Without the pictures, output all of the data exactly.

▶ **DATA BELOW**:
Content starts

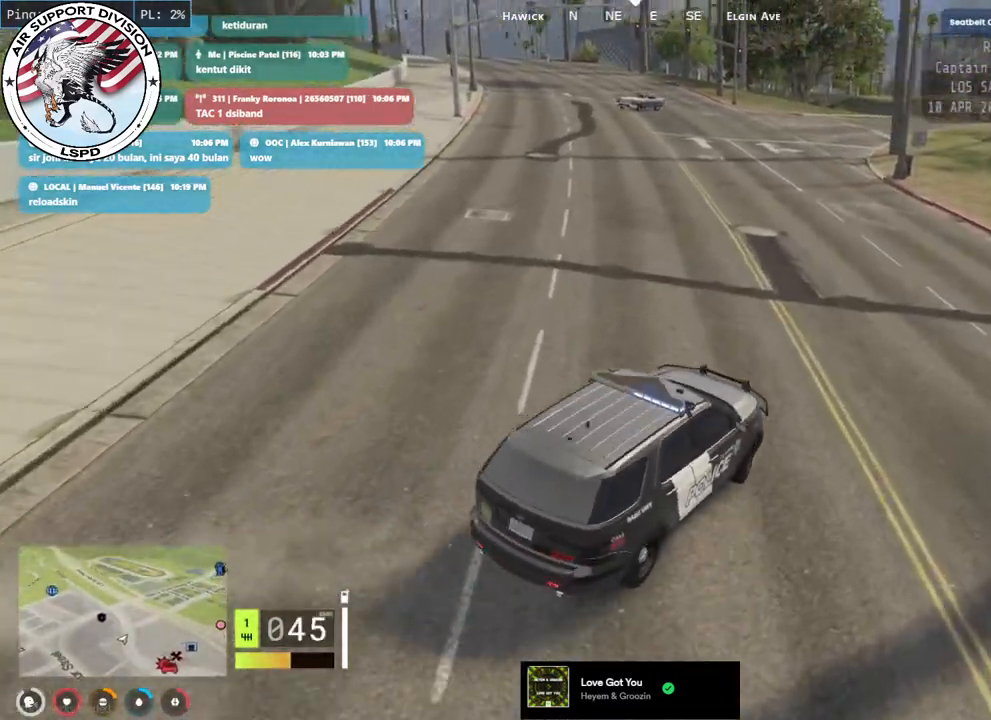
{"keys": ["a", "w"], "mouse": [], "events": [[233, "d", "down"], [267, "a", "up"], [417, "a", "down"], [450, "d", "up"]]}
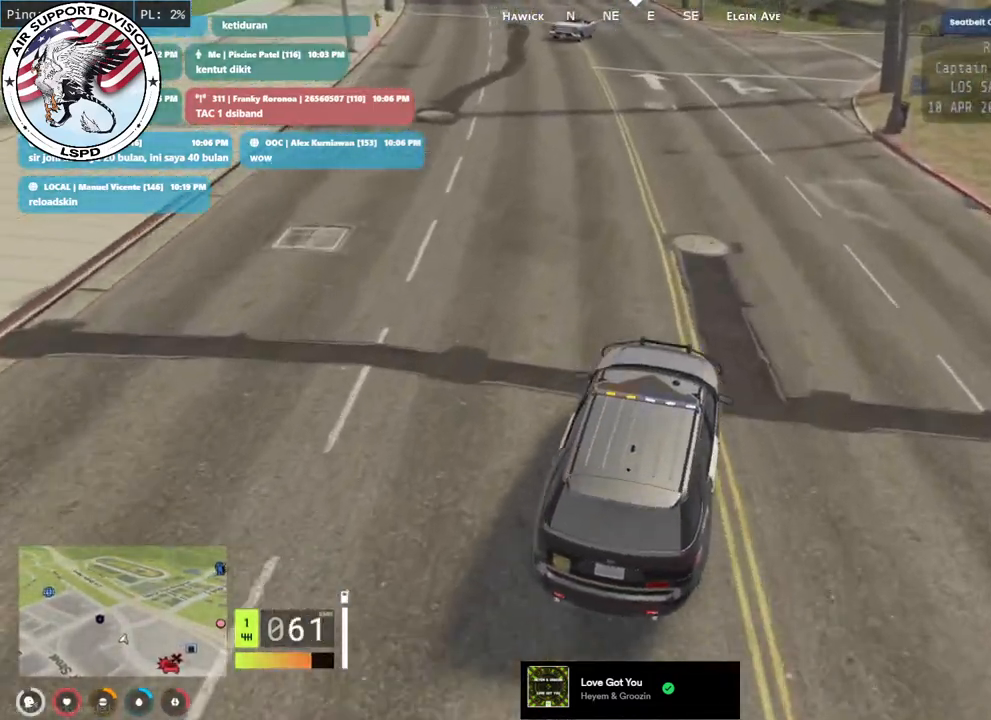
{"keys": ["a", "w"], "mouse": [], "events": [[167, "a", "up"], [183, "d", "down"], [300, "a", "down"], [333, "d", "up"]]}
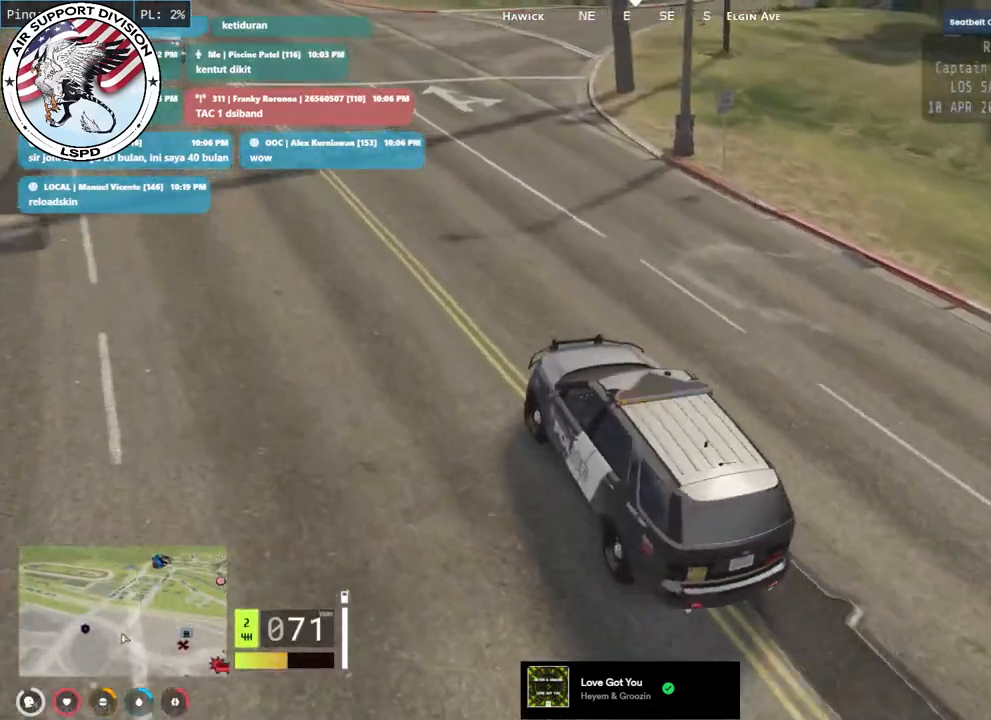
{"keys": ["w"], "mouse": [], "events": [[67, "a", "up"], [317, "a", "down"], [467, "a", "up"]]}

Content ends

▶ **ANSWER TO THIS TASK**:
{"keys": ["a", "w"], "mouse": [], "events": [[233, "d", "down"], [267, "a", "up"], [417, "a", "down"], [450, "d", "up"]]}
{"keys": ["a", "w"], "mouse": [], "events": [[167, "a", "up"], [183, "d", "down"], [300, "a", "down"], [333, "d", "up"]]}
{"keys": ["w"], "mouse": [], "events": [[67, "a", "up"], [317, "a", "down"], [467, "a", "up"]]}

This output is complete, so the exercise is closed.